Until about 2007, only about four in ten Americans agreed with the statement that "human beings, as we know them today, developed from an earlier species of animal." In the last dozen years or so, that number has climbed to 54% – the first time it's hit a majority, according to researchers at the National Center for Science Education.
Ken Ham of Answers in Genesis says sadly, the numbers aren't all that different among Christian children. "Ninety [to] 95% of kids from church homes go to the public schools – and they're indoctrinated in evolution," he points out.
And Ham warns that the trend is likely to get worse as time passes. "We're losing Generation X, Y, Z from the Church. [And] look at Generation Z: they're the first post-Christian generation ever and they're very secularized, very evolutionized," he argues.
But the founder of the Creation Museum sees a light at the end of the tunnel.
"There's still an incredible number of people in this nation who do believe in God's Word and do believe in creation," he tells AFN, "and I believe the impact of ministries like Answers in Genesis have had an incredible effect."
And as much as the coronavirus pandemic has thrown American life into chaos, Ham contends one change has been positive: "You can look at all the negative aspects of [the pandemic] …. But at the same time, God is in total control and [has] used it to take a lot of people out of the secular education system – and there are a lot more people homeschooling."
In one state alone …
In fact, the Texas Home School Coalition is reporting a record-breaking interest in homeschooling. Jeremy Newman, director of public policy for THSC, says their call and email volume exploded last year, reaching a then-record high of 1,037 contacts in one week – a nearly three-fold increase. But he says this year, indications are that interest will be even bigger.

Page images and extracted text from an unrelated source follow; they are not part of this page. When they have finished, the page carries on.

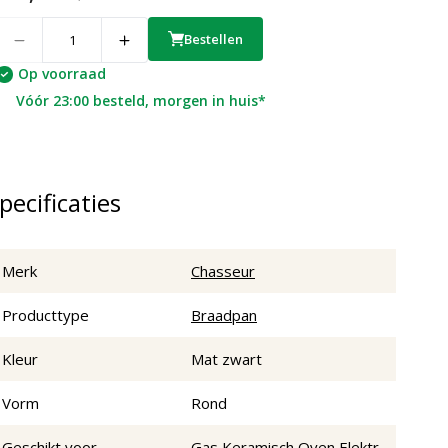
uantity
Bestellen
Op voorraad
Vóór 23:00 besteld, morgen in huis*
pecificaties
Merk
Chasseur
Producttype
Braadpan
Kleur
Mat zwart
Vorm
Rond
Geschikt voor
Gas,Keramisch,Oven,Elektr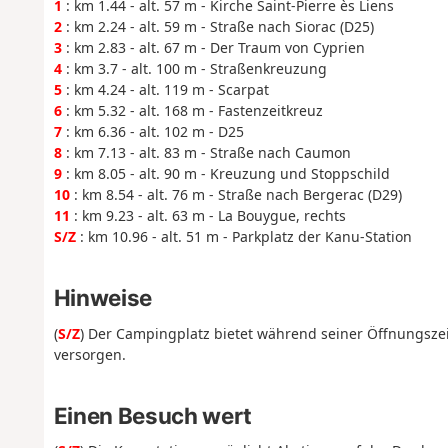
1
: km 1.44 - alt. 57 m - Kirche Saint-Pierre ès Liens
2
: km 2.24 - alt. 59 m - Straße nach Siorac (D25)
3
: km 2.83 - alt. 67 m - Der Traum von Cyprien
4
: km 3.7 - alt. 100 m - Straßenkreuzung
5
: km 4.24 - alt. 119 m - Scarpat
6
: km 5.32 - alt. 168 m - Fastenzeitkreuz
7
: km 6.36 - alt. 102 m - D25
8
: km 7.13 - alt. 83 m - Straße nach Caumon
9
: km 8.05 - alt. 90 m - Kreuzung und Stoppschild
10
: km 8.54 - alt. 76 m - Straße nach Bergerac (D29)
11
: km 9.23 - alt. 63 m - La Bouygue, rechts
S/Z
: km 10.96 - alt. 51 m - Parkplatz der Kanu-Station
Hinweise
(
S/Z
) Der Campingplatz bietet während seiner Öffnungszei
versorgen.
Einen Besuch wert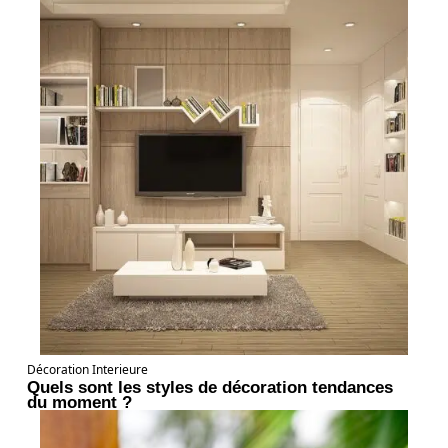
Décoration Interieure
Quels sont les styles de décoration tendances
du moment ?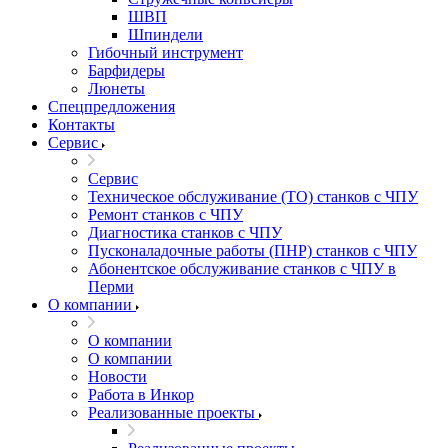
ШВП
Шпиндели
Гибочный инструмент
Барфидеры
Люнеты
Спецпредложения
Контакты
Сервис
Сервис
Техническое обслуживание (ТО) станков с ЧПУ
Ремонт станков с ЧПУ
Диагностика станков с ЧПУ
Пусконаладочные работы (ПНР) станков с ЧПУ
Абонентское обслуживание станков с ЧПУ в
Перми
О компании
О компании
О компании
Новости
Работа в Инкор
Реализованные проекты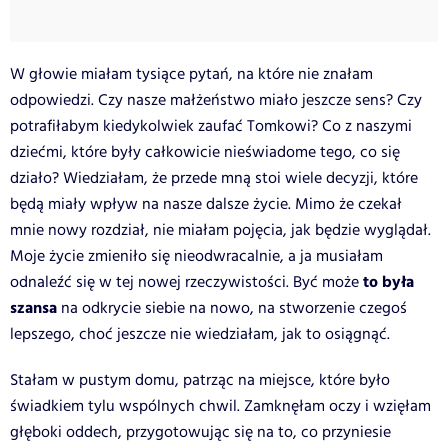
W głowie miałam tysiące pytań, na które nie znałam
odpowiedzi. Czy nasze małżeństwo miało jeszcze sens? Czy
potrafiłabym kiedykolwiek zaufać Tomkowi? Co z naszymi
dziećmi, które były całkowicie nieświadome tego, co się
działo? Wiedziałam, że przede mną stoi wiele decyzji, które
będą miały wpływ na nasze dalsze życie.
Mimo że czekał
mnie nowy rozdział, nie miałam pojęcia, jak będzie wyglądał.
Moje życie zmieniło się nieodwracalnie, a ja musiałam
to była
odnaleźć się w tej nowej rzeczywistości. Być może
szansa
na odkrycie siebie na nowo, na stworzenie czegoś
lepszego, choć jeszcze nie wiedziałam, jak to osiągnąć.
Stałam w pustym domu, patrząc na miejsce, które było
świadkiem tylu wspólnych chwil. Zamknęłam oczy i wzięłam
głęboki oddech, przygotowując się na to, co przyniesie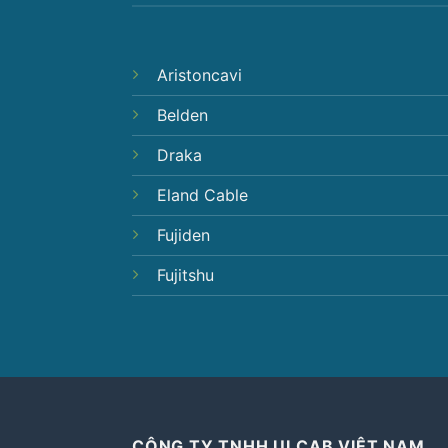
Aristoncavi
Belden
Draka
Eland Cable
Fujiden
Fujitshu
CÔNG TY TNHH ULCAB VIỆT NAM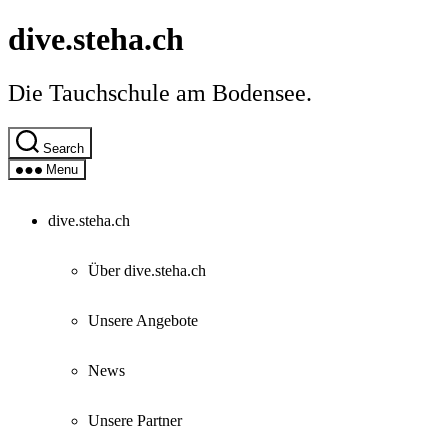
Skip
dive.steha.ch
to
the
content
Die Tauchschule am Bodensee.
Search
Menu
dive.steha.ch
Über dive.steha.ch
Unsere Angebote
News
Unsere Partner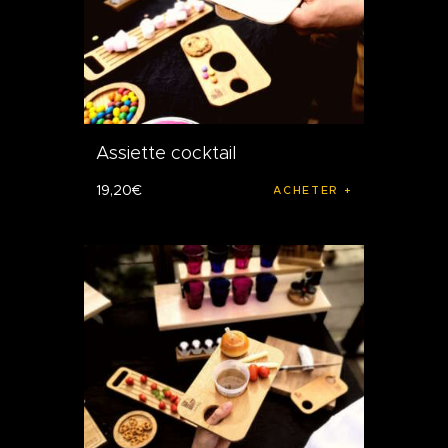
Assiette cocktail
19
,
20
€
ACHETER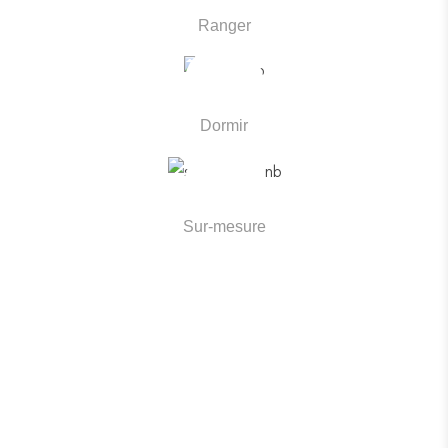
Ranger
Ranger
Dormir
Dormir
Sur-mesure
Sur-mesure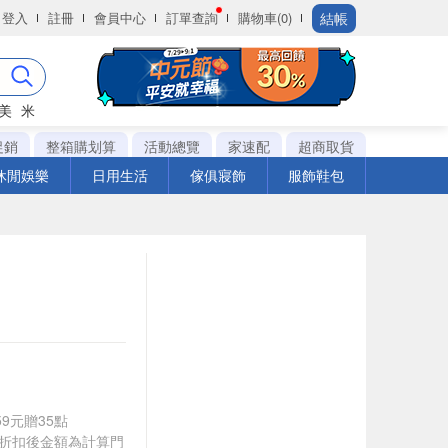
結帳
登入
註冊
會員中心
訂單查詢
購物車(0)
美
米
促銷
整箱購划算
活動總覽
家速配
超商取貨
休閒娛樂
日用生活
傢俱寢飾
服飾鞋包
59元贈35點
皆以折扣後金額為計算門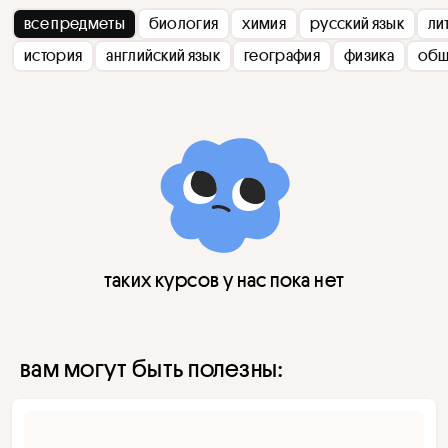
все предметы
биология
химия
русский язык
ли
история
английский язык
география
физика
общ
таких курсов у нас пока нет
вам могут быть полезны:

"This fall, we thought we would have another rush, but we weren't sure how big it would be," he tells AFN. "And last week [August 9-13] we had almost 5,000 calls and emails come in – in one week."
Part of the reason for the sustained growth, he explains, is that once parents overcome their apprehension about homeschooling, they want to stick with it. But another factor – that alluded to by Ham – apparently is coming into play.
"It seems to be COVID that's driving the immediate decision-making because that's urgent," Newman shares. "… What we're hearing now is from people who started homeschooling a year ago and they expected it to be temporary – but they're coming back saying … We started homeschooling because of COVID, but we're going to keep homeschooling because it's working for us."
According to Newman, the biggest growth in homeschooling nationally is among minority families – which was the case before COVID; but it seems the pandemic has amplified that trend.